Se crearon varias iniciativas de verificación que trataban de demostrar las
falsedades de las redes sociales ultras, pero muy a menudo tan solo servían
para amplificar los mismos bulos. Y al coprófago, a aquel que está siempre
dispuesto a ingerir cualquier excremento que nutra su marco y sus prejuicios,
le importa bien poco que sea cierto o no. Incluso siendo desmentido con todas
las pruebas posibles seguirá difundiéndolo y negando que sea mentira. Porque el
desmentido no es más que una herramienta de control del Gobierno o de esa
conspiración contra él y los suyos.
Todavía hoy existen
en las principales webs de desinformación bulos como que se prohibirán las
fiestas de Moros y Cristianos ‘para no ofender a los musulmanes’, o que una
familia magrebí cobra miles de euros en ayudas simplemente por ser migrante.

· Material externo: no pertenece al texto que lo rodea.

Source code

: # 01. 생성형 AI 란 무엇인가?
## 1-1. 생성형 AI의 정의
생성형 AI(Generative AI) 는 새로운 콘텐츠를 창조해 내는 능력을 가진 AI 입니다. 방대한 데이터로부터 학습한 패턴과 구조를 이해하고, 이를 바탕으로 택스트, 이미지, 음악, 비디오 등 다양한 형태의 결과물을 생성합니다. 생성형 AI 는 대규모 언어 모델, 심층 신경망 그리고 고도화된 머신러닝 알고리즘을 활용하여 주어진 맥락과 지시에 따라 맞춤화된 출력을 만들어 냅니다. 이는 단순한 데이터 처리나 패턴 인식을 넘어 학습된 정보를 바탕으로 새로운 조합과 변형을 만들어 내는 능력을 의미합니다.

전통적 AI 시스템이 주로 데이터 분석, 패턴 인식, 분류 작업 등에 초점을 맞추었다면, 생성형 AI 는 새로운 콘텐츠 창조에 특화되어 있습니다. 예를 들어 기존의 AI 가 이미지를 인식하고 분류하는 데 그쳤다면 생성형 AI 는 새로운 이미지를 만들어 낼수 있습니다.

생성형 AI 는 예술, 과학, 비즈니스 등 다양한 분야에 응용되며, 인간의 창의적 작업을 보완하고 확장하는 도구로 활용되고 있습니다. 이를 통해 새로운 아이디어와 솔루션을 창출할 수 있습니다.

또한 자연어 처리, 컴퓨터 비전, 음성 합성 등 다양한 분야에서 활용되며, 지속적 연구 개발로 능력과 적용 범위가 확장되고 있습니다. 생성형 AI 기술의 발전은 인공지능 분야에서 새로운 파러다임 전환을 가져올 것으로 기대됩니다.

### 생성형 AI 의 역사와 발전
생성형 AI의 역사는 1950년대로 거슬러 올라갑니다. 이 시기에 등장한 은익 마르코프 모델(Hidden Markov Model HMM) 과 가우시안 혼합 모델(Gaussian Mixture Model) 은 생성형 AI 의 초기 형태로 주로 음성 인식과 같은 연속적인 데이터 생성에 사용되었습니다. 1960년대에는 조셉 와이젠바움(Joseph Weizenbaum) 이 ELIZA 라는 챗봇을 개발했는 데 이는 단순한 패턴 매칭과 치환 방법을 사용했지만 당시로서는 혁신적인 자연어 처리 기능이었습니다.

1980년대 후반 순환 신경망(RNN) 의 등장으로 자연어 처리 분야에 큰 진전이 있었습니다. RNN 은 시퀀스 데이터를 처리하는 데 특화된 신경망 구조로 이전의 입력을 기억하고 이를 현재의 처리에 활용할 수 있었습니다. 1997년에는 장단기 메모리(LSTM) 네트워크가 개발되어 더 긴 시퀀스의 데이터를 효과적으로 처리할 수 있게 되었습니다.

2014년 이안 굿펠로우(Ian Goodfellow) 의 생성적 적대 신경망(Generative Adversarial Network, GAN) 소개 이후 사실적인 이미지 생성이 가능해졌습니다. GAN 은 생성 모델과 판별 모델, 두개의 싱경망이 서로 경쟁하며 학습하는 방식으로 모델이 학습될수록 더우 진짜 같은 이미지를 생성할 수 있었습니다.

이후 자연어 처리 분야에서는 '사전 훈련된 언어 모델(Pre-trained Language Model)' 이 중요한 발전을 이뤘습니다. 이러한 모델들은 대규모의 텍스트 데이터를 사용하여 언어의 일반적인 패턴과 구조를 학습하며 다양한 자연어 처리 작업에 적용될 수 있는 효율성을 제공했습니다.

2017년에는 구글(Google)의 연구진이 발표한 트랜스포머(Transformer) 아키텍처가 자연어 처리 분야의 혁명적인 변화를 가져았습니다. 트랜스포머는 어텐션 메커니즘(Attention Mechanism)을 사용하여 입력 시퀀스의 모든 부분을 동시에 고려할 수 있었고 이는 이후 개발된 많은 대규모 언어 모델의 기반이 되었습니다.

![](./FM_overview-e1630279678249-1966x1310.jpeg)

Nadie les hizo rectificar ni les sancionó por publicar estas mentiras
compartidas por decenas de miles de personas. Estas webs, además, ganan miles
de euros gracias a la publicidad.
Plantear cierta
regulación para frenar este odio impune provoca grandes debates. Gran parte de
la sociedad tiene miedo a que se judicialicen determinados asuntos que
consideran podrían afectar a las libertades públicas y acabar siendo un arma de
doble filo. Ya pasó con los delitos de odio, y no falta razón viendo el uso
perverso que hace España de una herramienta pensada para proteger a los
colectivos vulnerabilizados para proteger a neonazis o perseguir a quienes
combaten el odio.
En muchas de las
páginas más importantes de desinformación, especialistas además en promover el
odio hacia determinados colectivos, vemos anuncios de grandes marcas, generados
a menudo por empresas de publicidad que ofrecen paquetes de anunciantes a
diversas páginas web. El gran problema es que el odio y la mentira son un
lucrativo negocio. No estaría de más que las empresas que se anuncian en estas
páginas fueran conscientes de lo que están financiando. Podría ser el momento
de empezar a penalizar a ciertas marcas o empresas que con su publicidad
patrocinan paginas de odio o desinformación.
Por otra parte,
existen en otros países numerosas iniciativas ciudadanas lideradas por ONGs que
realizan exitosas campañas contra el odio en la red, y que se dedican única y
exclusivamente a monitorear y denunciar estos espacios de odio impune. Esta
labor de higiene democrática debería implantarse en todas y cada una de
nuestras ciudades, con la ayuda de aquellos organismos que predican la defensa
de los derechos humanos y que podrían destinar parte de su presupuesto a
combatir esta infección. Llevando a las aulas talleres y cursos que puedan
aportar herramientas a la ciudadanía para combatir la desinformación y los
mensajes de odio en las redes, especialmente entre los más jóvenes.
Ideas e iniciativas
no faltan. Quizás sea falta de interés o de conciencia de quien podría y
debería hacerlo, pero no acaba de dar el paso. Mientras, el veneno sigue expandiéndose.
Queda muy bien decir que las mentiras se combaten con la verdad, pero cuando
quien miente invierte millones de euros en la promoción de sus mentiras, cuenta
con altavoces en todos los medios y redes, la verdad ya no tiene ningún valor.